Collected data
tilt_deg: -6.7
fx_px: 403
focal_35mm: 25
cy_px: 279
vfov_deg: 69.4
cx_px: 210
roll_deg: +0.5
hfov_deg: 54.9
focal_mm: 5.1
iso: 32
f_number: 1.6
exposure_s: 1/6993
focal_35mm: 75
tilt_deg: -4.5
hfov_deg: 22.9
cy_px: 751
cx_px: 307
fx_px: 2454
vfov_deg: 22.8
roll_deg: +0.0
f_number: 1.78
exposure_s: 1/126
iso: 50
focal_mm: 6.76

* * *

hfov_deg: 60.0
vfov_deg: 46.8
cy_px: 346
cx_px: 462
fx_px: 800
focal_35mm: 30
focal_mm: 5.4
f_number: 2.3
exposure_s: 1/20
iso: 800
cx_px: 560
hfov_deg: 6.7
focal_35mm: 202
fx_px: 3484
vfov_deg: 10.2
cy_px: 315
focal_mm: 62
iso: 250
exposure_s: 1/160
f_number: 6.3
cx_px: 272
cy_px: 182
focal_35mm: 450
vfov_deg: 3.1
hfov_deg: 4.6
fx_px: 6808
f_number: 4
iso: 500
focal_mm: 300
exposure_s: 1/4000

...

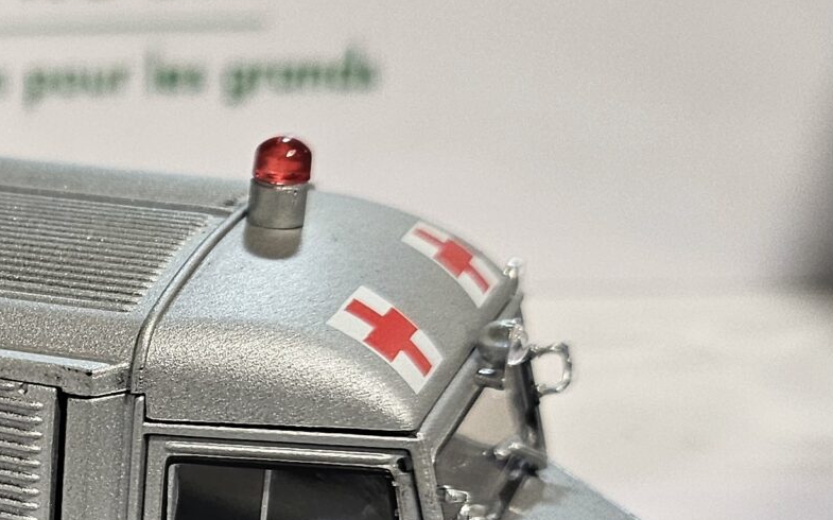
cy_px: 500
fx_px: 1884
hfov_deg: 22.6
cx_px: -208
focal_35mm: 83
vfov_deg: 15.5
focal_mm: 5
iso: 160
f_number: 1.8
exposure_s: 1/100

_WHAT YOU NEED TO DO_:
Only the lines above starting with the one with "tilt_deg: -6.7" and going through the one with "focal_mm: 6.76" are to be copied, word for word and with both ends kept.

_WRITTEN SOLUTION_:
tilt_deg: -6.7
fx_px: 403
focal_35mm: 25
cy_px: 279
vfov_deg: 69.4
cx_px: 210
roll_deg: +0.5
hfov_deg: 54.9
focal_mm: 5.1
iso: 32
f_number: 1.6
exposure_s: 1/6993
focal_35mm: 75
tilt_deg: -4.5
hfov_deg: 22.9
cy_px: 751
cx_px: 307
fx_px: 2454
vfov_deg: 22.8
roll_deg: +0.0
f_number: 1.78
exposure_s: 1/126
iso: 50
focal_mm: 6.76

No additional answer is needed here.